27. In a recent Judgment of the Hon'ble Supreme Court in Prithvi Raj (Dead) By LRs. v. Collector, Land Acquisition, H.P and another (2005 (12) SCC 198) the Hon'ble Supreme Court while dealing with a similar situation where a widow pleaded ignorance, in paragraph No.3 has held as follows:-

"3. By the impugned judgment, the High Court declined to implead the legal heirs of the original claimant in the pending proceedings. The petitioner widow submits that she was not aware of the pending proceedings, so she could not take any steps to this effect. The petitioner is permitted to implead/substitute the legal heirs of deceased Prithvi Raj in the appeal filed by the original claimant. We direct restoration of the case to the file of the High Court and we request the High Court to dispose of the same in accordance with law. We are told that the deceased Prithvi Raj has a living son. The present appellant shall take steps to implead the son also in the proceedings."

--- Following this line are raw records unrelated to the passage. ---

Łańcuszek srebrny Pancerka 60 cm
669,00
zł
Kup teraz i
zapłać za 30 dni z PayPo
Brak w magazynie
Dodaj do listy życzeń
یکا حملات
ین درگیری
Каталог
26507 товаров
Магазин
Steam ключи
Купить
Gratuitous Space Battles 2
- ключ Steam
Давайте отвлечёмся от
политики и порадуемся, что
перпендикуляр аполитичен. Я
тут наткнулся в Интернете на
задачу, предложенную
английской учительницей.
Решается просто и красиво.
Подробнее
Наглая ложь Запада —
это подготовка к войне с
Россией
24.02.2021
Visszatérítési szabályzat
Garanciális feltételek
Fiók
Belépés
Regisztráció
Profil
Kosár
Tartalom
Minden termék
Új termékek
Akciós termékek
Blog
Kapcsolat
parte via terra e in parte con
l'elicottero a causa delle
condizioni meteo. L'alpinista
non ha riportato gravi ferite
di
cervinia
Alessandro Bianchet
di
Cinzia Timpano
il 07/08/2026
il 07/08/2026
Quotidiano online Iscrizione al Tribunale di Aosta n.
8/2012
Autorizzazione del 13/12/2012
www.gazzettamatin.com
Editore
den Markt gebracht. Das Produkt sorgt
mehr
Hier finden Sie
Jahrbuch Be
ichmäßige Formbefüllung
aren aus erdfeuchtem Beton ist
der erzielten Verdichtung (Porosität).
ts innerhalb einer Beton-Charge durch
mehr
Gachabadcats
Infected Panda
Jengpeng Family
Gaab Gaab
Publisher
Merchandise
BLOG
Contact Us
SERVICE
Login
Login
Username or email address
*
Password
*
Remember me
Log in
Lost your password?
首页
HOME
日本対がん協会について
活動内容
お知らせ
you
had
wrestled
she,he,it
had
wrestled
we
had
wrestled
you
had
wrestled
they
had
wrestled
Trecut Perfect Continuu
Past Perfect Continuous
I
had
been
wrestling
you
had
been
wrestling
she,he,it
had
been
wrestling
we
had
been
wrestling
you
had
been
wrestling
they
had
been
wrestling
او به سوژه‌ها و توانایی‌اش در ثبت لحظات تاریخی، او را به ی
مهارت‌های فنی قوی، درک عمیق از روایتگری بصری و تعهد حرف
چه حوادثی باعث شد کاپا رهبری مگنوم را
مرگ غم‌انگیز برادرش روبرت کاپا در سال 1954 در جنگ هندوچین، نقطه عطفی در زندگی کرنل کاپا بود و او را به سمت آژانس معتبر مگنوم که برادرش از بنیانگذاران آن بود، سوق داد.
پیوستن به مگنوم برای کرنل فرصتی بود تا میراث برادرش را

28. A close reading of all the Judgments cited supra would make it crystal clear that a party who claims to have substantial right which requires an adjudication by the Court of law should not be denied of the said opportunity by sticking on to hyper technical objections solely on procedures. Of course, in the case on hand, as concluded supra, the order of the lower Court is liable to be set aside. But at the same time, in view of the consistent view taken by the Hon'ble Supreme Court, to afford an opportunity to the respondents 1 to 5 who are the victims of improper advice given by their counsel and due to the error committed by the lower Court, they should be afforded an opportunity to file necessary applications before the lower Court under Order XXII Rule 9 (2) C.P.C., for setting aside the abatement and also to file an application under Section 5 of the limitation Act, seeking to condone the delay in making the said application under Order XXII Rule 9 (2) C.P.C. To have the said exercise, I.A.No.330 of 2003, should necessarily be remanded back to the lower Court.

29. In the result, the following order is passed:-

(i) The impugned order in I.A.No.330 of 2003, dated 31.03.2004, is set aside and the said Interlocutory application is remanded back to the file of the learned District Munsif cum Judicial Magistrate, Thirumayam for fresh disposal in accordance with law.

(ii) The respondents 1 to 5 are given liberty to file necessary application under Order XXII Rule 9 (2) C.P.C., by showing sufficient cause for setting aside the abatement of the suit in so far as the deceased second plaintiff is concerned.

(iii) The respondents 1 to 5 are given further liberty to file necessary application under Section 5 of the limitation Act, seeking to condone the delay by properly explaining the delay in filing the application with the application under Order XXII Rule 9 (2) C.P.C.

(iv) The lower Court is directed to dispose of I.A.No.330 of 2003 and the other two interlocutory applications if filed by the respondents 1 to 5 in accordance with law after affording sufficient opportunity to all the parties concerned and while doing the said exercise, the lower Court shall keep in mind the Judgments of the Hon'ble Supreme Court referred above wherein, the Hon'ble Supreme Court has declared the proper approach while dealing with the cases of people who are ignorants, illiterates and poverty-stricken.

30. With the above directions, the civil revision petition is disposed of. No costs. Consequently connected C.M.P is closed.

To

The learned District Munsif cum Judicial Magistrate, Thirumayam.